West Africa, it turns out, and the rest of the world. With
the global supply of cereal grains falling to 40-year lows, and with
consumption trending ever upward, the earth’s supply of food is
suddenly under pressures unknown in half a century. Two weeks ago,
wheat prices hit an all-time high of US$18.53 a bushel, while corn,
driven in part by demand from the biofuel industry, climbed to $5.34 a
bushel, more than double the average price before 2007. The political
repercussions have been swift, and in some cases violent. In Mexico,
about 70,000 people hit the streets to protest the doubling and
tripling price of tortillas. Chinese officials are warning that rising
rice and corn prices could lead to civil unrest in rural areas.
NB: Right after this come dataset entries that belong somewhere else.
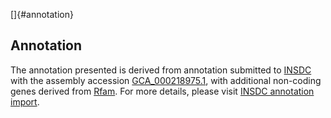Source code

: []{#annotation}

Annotation
----------

The annotation presented is derived from annotation submitted to
[INSDC](http://www.insdc.org) with the assembly accession
[GCA\_000218975.1](http://www.ebi.ac.uk/ena/data/view/GCA_000218975.1),
with additional non-coding genes derived from
[Rfam](http://rfam.xfam.org/). For more details, please visit [INSDC
annotation
import](http://ensemblgenomes.org/info/data/insdc_annotation).

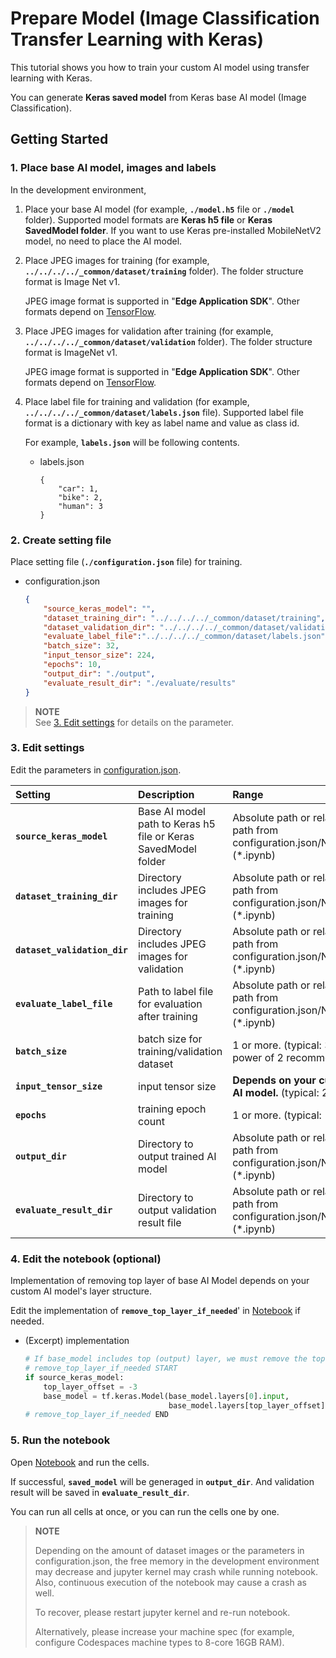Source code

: # Prepare Model (Image Classification Transfer Learning with Keras)

This tutorial shows you how to train your custom AI model using transfer learning with Keras.

You can generate **Keras saved model** from Keras base AI model (Image Classification).

## Getting Started

### 1. Place base AI model, images and labels

In the development environment,

1. Place your base AI model (for example, **`./model.h5`** file or **`./model`** folder). Supported model formats are **Keras h5 file** or **Keras SavedModel folder**. If you want to use Keras pre-installed MobileNetV2 model, no need to place the AI model.

2. Place JPEG images for training (for example, **`../../../../_common/dataset/training`** folder). The folder structure format is Image Net v1.

    JPEG image format is supported in "**Edge Application SDK**". Other formats depend on [TensorFlow](https://www.tensorflow.org/api_docs/python/tf/io/decode_jpeg).


3. Place JPEG images for validation after training (for example, **`../../../../_common/dataset/validation`** folder). The folder structure format is ImageNet v1.

    JPEG image format is supported in "**Edge Application SDK**". Other formats depend on [TensorFlow](https://www.tensorflow.org/api_docs/python/tf/io/decode_jpeg).

4. Place label file for training and validation (for example, **`../../../../_common/dataset/labels.json`** file). Supported label file format is a dictionary with key as label name and value as class id.

    For example, **`labels.json`** will be following contents.

    - labels.json
        ```
        {
            "car": 1,
            "bike": 2,
            "human": 3
        }
        ```

### 2. Create setting file
Place setting file (**`./configuration.json`** file) for training. 
- configuration.json
    ```json
    {
        "source_keras_model": "",
        "dataset_training_dir": "../../../../_common/dataset/training",
        "dataset_validation_dir": "../../../../_common/dataset/validation",
        "evaluate_label_file":"../../../../_common/dataset/labels.json",
        "batch_size": 32,
        "input_tensor_size": 224,
        "epochs": 10,
        "output_dir": "./output",
        "evaluate_result_dir": "./evaluate/results"
    }
    ```
> **NOTE**<br>
> See [3. Edit settings](#3-edit-settings) for details on the parameter.

### 3. Edit settings
    
Edit the parameters in [configuration.json](./configuration.json).

|Setting|Description|Range|Required/Optional
|:--|:--|:--|:--|
|**`source_keras_model`**|Base AI model path to Keras h5 file or Keras SavedModel folder|Absolute path or relative path from configuration.json/Notebook (*.ipynb)|Required (If it is blank, Keras pre-installed MobileNetV2 model is used.)|
|**`dataset_training_dir`**|Directory includes JPEG images for training|Absolute path or relative path from configuration.json/Notebook (*.ipynb)|Required|
|**`dataset_validation_dir`**|Directory includes JPEG images for validation|Absolute path or relative path from configuration.json/Notebook (*.ipynb)|Required|
|**`evaluate_label_file`**|Path to label file for evaluation after training|Absolute path or relative path from configuration.json/Notebook (*.ipynb)|Required|
|**`batch_size`**|batch size for training/validation dataset|1 or more. (typical: 32. power of 2 recommended.)|Required|
|**`input_tensor_size`**|input tensor size|**Depends on your custom AI model.** (typical: 224)|Required|
|**`epochs`**|training epoch count|1 or more. (typical: 10)|Required|
|**`output_dir`**|Directory to output trained AI model|Absolute path or relative path from configuration.json/Notebook (*.ipynb)|Required|
|**`evaluate_result_dir`**|Directory to output validation result file|Absolute path or relative path from configuration.json/Notebook (*.ipynb)|Required|

### 4. Edit the notebook (optional)

Implementation of removing top layer of base AI Model depends on your custom AI model's layer structure.

Edit the implementation of **`remove_top_layer_if_needed`**' in [Notebook](./transfer_learning_image_classification_keras_model.ipynb) if needed.

- (Excerpt) implementation

    ```python
    # If base_model includes top (output) layer, we must remove the top (output) layer. For example:
    # remove_top_layer_if_needed START
    if source_keras_model:
        top_layer_offset = -3
        base_model = tf.keras.Model(base_model.layers[0].input,
                                    base_model.layers[top_layer_offset].output)
    # remove_top_layer_if_needed END
    ```

### 5. Run the notebook

Open [Notebook](./transfer_learning_image_classification_keras_model.ipynb) and run the cells.

If successful, **`saved_model`** will be generaged in **`output_dir`**.
And validation result will be saved in **`evaluate_result_dir`**.

You can run all cells at once, or you can run the cells one by one.

> **NOTE**
> 
> Depending on the amount of dataset images or the parameters in configuration.json, the free memory in the development environment may decrease and jupyter kernel may crash while running notebook. Also, continuous execution of the notebook may cause a crash as well.
> 
> To recover, please restart jupyter kernel and re-run notebook.
> 
> Alternatively, please increase your machine spec (for example, configure Codespaces machine types to 8-core 16GB RAM).
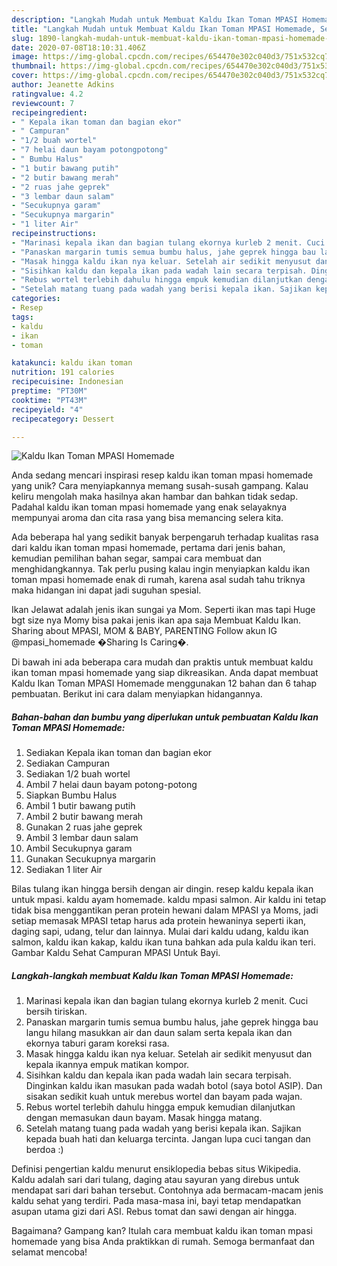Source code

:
 ```yaml
---
description: "Langkah Mudah untuk Membuat Kaldu Ikan Toman MPASI Homemade, Sempurna"
title: "Langkah Mudah untuk Membuat Kaldu Ikan Toman MPASI Homemade, Sempurna"
slug: 1890-langkah-mudah-untuk-membuat-kaldu-ikan-toman-mpasi-homemade-sempurna
date: 2020-07-08T18:10:31.406Z
image: https://img-global.cpcdn.com/recipes/654470e302c040d3/751x532cq70/kaldu-ikan-toman-mpasi-homemade-foto-resep-utama.jpg
thumbnail: https://img-global.cpcdn.com/recipes/654470e302c040d3/751x532cq70/kaldu-ikan-toman-mpasi-homemade-foto-resep-utama.jpg
cover: https://img-global.cpcdn.com/recipes/654470e302c040d3/751x532cq70/kaldu-ikan-toman-mpasi-homemade-foto-resep-utama.jpg
author: Jeanette Adkins
ratingvalue: 4.2
reviewcount: 7
recipeingredient:
- " Kepala ikan toman dan bagian ekor"
- " Campuran"
- "1/2 buah wortel"
- "7 helai daun bayam potongpotong"
- " Bumbu Halus"
- "1 butir bawang putih"
- "2 butir bawang merah"
- "2 ruas jahe geprek"
- "3 lembar daun salam"
- "Secukupnya garam"
- "Secukupnya margarin"
- "1 liter Air"
recipeinstructions:
- "Marinasi kepala ikan dan bagian tulang ekornya kurleb 2 menit. Cuci bersih tiriskan."
- "Panaskan margarin tumis semua bumbu halus, jahe geprek hingga bau langu hilang masukkan air dan daun salam serta kepala ikan dan ekornya taburi garam koreksi rasa."
- "Masak hingga kaldu ikan nya keluar. Setelah air sedikit menyusut dan kepala ikannya empuk matikan kompor."
- "Sisihkan kaldu dan kepala ikan pada wadah lain secara terpisah. Dinginkan kaldu ikan masukan pada wadah botol (saya botol ASIP). Dan sisakan sedikit kuah untuk merebus wortel dan bayam pada wajan."
- "Rebus wortel terlebih dahulu hingga empuk kemudian dilanjutkan dengan memasukan daun bayam. Masak hingga matang."
- "Setelah matang tuang pada wadah yang berisi kepala ikan. Sajikan kepada buah hati dan keluarga tercinta. Jangan lupa cuci tangan dan berdoa :)"
categories:
- Resep
tags:
- kaldu
- ikan
- toman

katakunci: kaldu ikan toman 
nutrition: 191 calories
recipecuisine: Indonesian
preptime: "PT30M"
cooktime: "PT43M"
recipeyield: "4"
recipecategory: Dessert

---
```



![Kaldu Ikan Toman MPASI Homemade](https://img-global.cpcdn.com/recipes/654470e302c040d3/751x532cq70/kaldu-ikan-toman-mpasi-homemade-foto-resep-utama.jpg)

Anda sedang mencari inspirasi resep kaldu ikan toman mpasi homemade yang unik? Cara menyiapkannya memang susah-susah gampang. Kalau keliru mengolah maka hasilnya akan hambar dan bahkan tidak sedap. Padahal kaldu ikan toman mpasi homemade yang enak selayaknya mempunyai aroma dan cita rasa yang bisa memancing selera kita.

Ada beberapa hal yang sedikit banyak berpengaruh terhadap kualitas rasa dari kaldu ikan toman mpasi homemade, pertama dari jenis bahan, kemudian pemilihan bahan segar, sampai cara membuat dan menghidangkannya. Tak perlu pusing kalau ingin menyiapkan kaldu ikan toman mpasi homemade enak di rumah, karena asal sudah tahu triknya maka hidangan ini dapat jadi suguhan spesial.

Ikan Jelawat adalah jenis ikan sungai ya Mom. Seperti ikan mas tapi Huge bgt size nya Momy bisa pakai jenis ikan apa saja Membuat Kaldu Ikan. Sharing about MPASI, MOM &amp; BABY, PARENTING Follow akun IG @mpasi_homemade �Sharing Is Caring�.


Di bawah ini ada beberapa cara mudah dan praktis untuk membuat kaldu ikan toman mpasi homemade yang siap dikreasikan. Anda dapat membuat Kaldu Ikan Toman MPASI Homemade menggunakan 12 bahan dan 6 tahap pembuatan. Berikut ini cara dalam menyiapkan hidangannya.

<!--inarticleads1-->

##### Bahan-bahan dan bumbu yang diperlukan untuk pembuatan Kaldu Ikan Toman MPASI Homemade:

1. Sediakan  Kepala ikan toman dan bagian ekor
1. Sediakan  Campuran
1. Sediakan 1/2 buah wortel
1. Ambil 7 helai daun bayam potong-potong
1. Siapkan  Bumbu Halus
1. Ambil 1 butir bawang putih
1. Ambil 2 butir bawang merah
1. Gunakan 2 ruas jahe geprek
1. Ambil 3 lembar daun salam
1. Ambil Secukupnya garam
1. Gunakan Secukupnya margarin
1. Sediakan 1 liter Air


Bilas tulang ikan hingga bersih dengan air dingin. resep kaldu kepala ikan untuk mpasi. kaldu ayam homemade. kaldu mpasi salmon. Air kaldu ini tetap tidak bisa menggantikan peran protein hewani dalam MPASI ya Moms, jadi setiap memasak MPASI tetap harus ada protein hewaninya seperti ikan, daging sapi, udang, telur dan lainnya. Mulai dari kaldu udang, kaldu ikan salmon, kaldu ikan kakap, kaldu ikan tuna bahkan ada pula kaldu ikan teri. Gambar Kaldu Sehat Campuran MPASI Untuk Bayi. 

<!--inarticleads2-->

##### Langkah-langkah membuat Kaldu Ikan Toman MPASI Homemade:

1. Marinasi kepala ikan dan bagian tulang ekornya kurleb 2 menit. Cuci bersih tiriskan.
1. Panaskan margarin tumis semua bumbu halus, jahe geprek hingga bau langu hilang masukkan air dan daun salam serta kepala ikan dan ekornya taburi garam koreksi rasa.
1. Masak hingga kaldu ikan nya keluar. Setelah air sedikit menyusut dan kepala ikannya empuk matikan kompor.
1. Sisihkan kaldu dan kepala ikan pada wadah lain secara terpisah. Dinginkan kaldu ikan masukan pada wadah botol (saya botol ASIP). Dan sisakan sedikit kuah untuk merebus wortel dan bayam pada wajan.
1. Rebus wortel terlebih dahulu hingga empuk kemudian dilanjutkan dengan memasukan daun bayam. Masak hingga matang.
1. Setelah matang tuang pada wadah yang berisi kepala ikan. Sajikan kepada buah hati dan keluarga tercinta. Jangan lupa cuci tangan dan berdoa :)


Definisi pengertian kaldu menurut ensiklopedia bebas situs Wikipedia. Kaldu adalah sari dari tulang, daging atau sayuran yang direbus untuk mendapat sari dari bahan tersebut. Contohnya ada bermacam-macam jenis kaldu sehat yang terdiri. Pada masa-masa ini, bayi tetap mendapatkan asupan utama gizi dari ASI. Rebus tomat dan sawi dengan air hingga. 

Bagaimana? Gampang kan? Itulah cara membuat kaldu ikan toman mpasi homemade yang bisa Anda praktikkan di rumah. Semoga bermanfaat dan selamat mencoba!

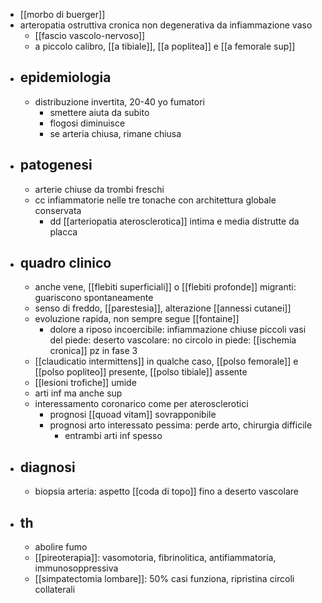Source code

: - [[morbo di buerger]]
- arteropatia ostruttiva cronica non degenerativa da infiammazione vaso
	- [[fascio vascolo-nervoso]]
	- a piccolo calibro, [[a tibiale]], [[a poplitea]] e [[a femorale sup]]
- ## epidemiologia
	- distribuzione invertita, 20-40 yo fumatori
		- smettere aiuta da subito
		- flogosi diminuisce
		- se arteria chiusa, rimane chiusa
- ## patogenesi
	- arterie chiuse da trombi freschi
	- cc infiammatorie nelle tre tonache con architettura globale conservata
		- dd [[arteriopatia aterosclerotica]] intima e media distrutte da placca
- ## quadro clinico
	- anche vene, [[flebiti superficiali]] o [[flebiti profonde]] migranti: guariscono spontaneamente
	- senso di freddo, [[parestesia]], alterazione [[annessi cutanei]]
	- evoluzione rapida, non sempre segue [[fontaine]]
		- dolore a riposo incoercibile: infiammazione chiuse piccoli vasi del piede: deserto vascolare: no circolo in piede: [[ischemia cronica]] pz in fase 3
	- [[claudicatio intermittens]] in qualche caso, [[polso femorale]] e [[polso popliteo]] presente, [[polso tibiale]] assente
	- [[lesioni trofiche]] umide
	- arti inf ma anche sup
	- interessamento coronarico come per aterosclerotici
		- prognosi [[quoad vitam]] sovrapponibile
		- prognosi arto interessato pessima: perde arto, chirurgia difficile
			- entrambi arti inf spesso
- ## diagnosi
	- biopsia arteria: aspetto [[coda di topo]] fino a deserto vascolare
- ## th
	- abolire fumo
	- [[pireoterapia]]: vasomotoria, fibrinolitica, antifiammatoria, immunosoppressiva
	- [[simpatectomia lombare]]: 50% casi funziona, ripristina circoli collaterali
Even
the food-rich West is starting to feel the pinch. In September, rising
pasta prices, a direct function of the soaring value of wheat, sent
Italians flooding city squares in Rome, Milan and Palermo to
demonstrate. In the United States, the skyrocketing cost of chicken and
cattle feed is hitting the pocketbooks of consumers at all points of
the economic spectrum. Milk, eggs and filet mignon are all going up. So
is Kraft Dinner.

This escalation has been sudden enough to
start a heated debate about exactly how much cause there is to panic.
Is the recent price bump due, as some argue, to passing or localized
phenomena, like Australian droughts or the biofuel fad? Or is it rooted
in longer-term forces that augur sustained and potentially distastrous
shortages? After all, many of the conditions necessary to make the food
armageddonists’ predictions come true are now upon us. Water is scarce,
fossil fuels are prohibitively expensive, fish stocks are near collapse
and the world adds 80 million people every year. To that, you can now
add global warming, which agronomists say is drying up vulnerable
countries where farmlands depend on rain.

And then there’s
China. With ever greater purchasing power, Asian consumers are moving
toward the higher-protein, better-tasting, meat-laden diet westerners
have enjoyed for decades. Producing all that beef, pork and eggs
requires vast quantities of grain that might otherwise be used to feed
people. “On the amount of grain fed each year to cattle in the United
States, you could feed 850 million people as vegetarians,” says David
Pimentel, a Cornell University agricultural scientist who studies the
global food economy. “That’s not a value judgment. It’s a fact.”

The
result has been a lesson in the interconnectedness of the modern food
economy. In Canada, where the soaring loonie has cushioned the effect
of climbing costs, the price of bread is still up nearly 10 per cent
over last year, while flour has doubled in value since last summer. In
Britain, grocery prices are up 6.6 per cent over 2007, and Europe has
seen similiar inflation — pasta prices have climbed 20 per cent and
more expensive grain is making it difficult for dairy farmers to make
ends meet. Even those entrusted to keep an eye on food supplies appear
to have been caught off guard. Just 18 months ago, the Food and
Agriculture Organization of the United Nations (FAO) was dismissing
concerns about the world’s grain reserves plunging to near-historic
lows, telling Canada’s National Farmer’s Union “the global supply and
demand balance is not in danger.” By Jan. 11, the agency had performed
the PR equivalent of a flat-wing spin, declaiming an “unforeseen and
unexpected” decline in supply that created a “very serious risk that
fewer people will be able to get food.”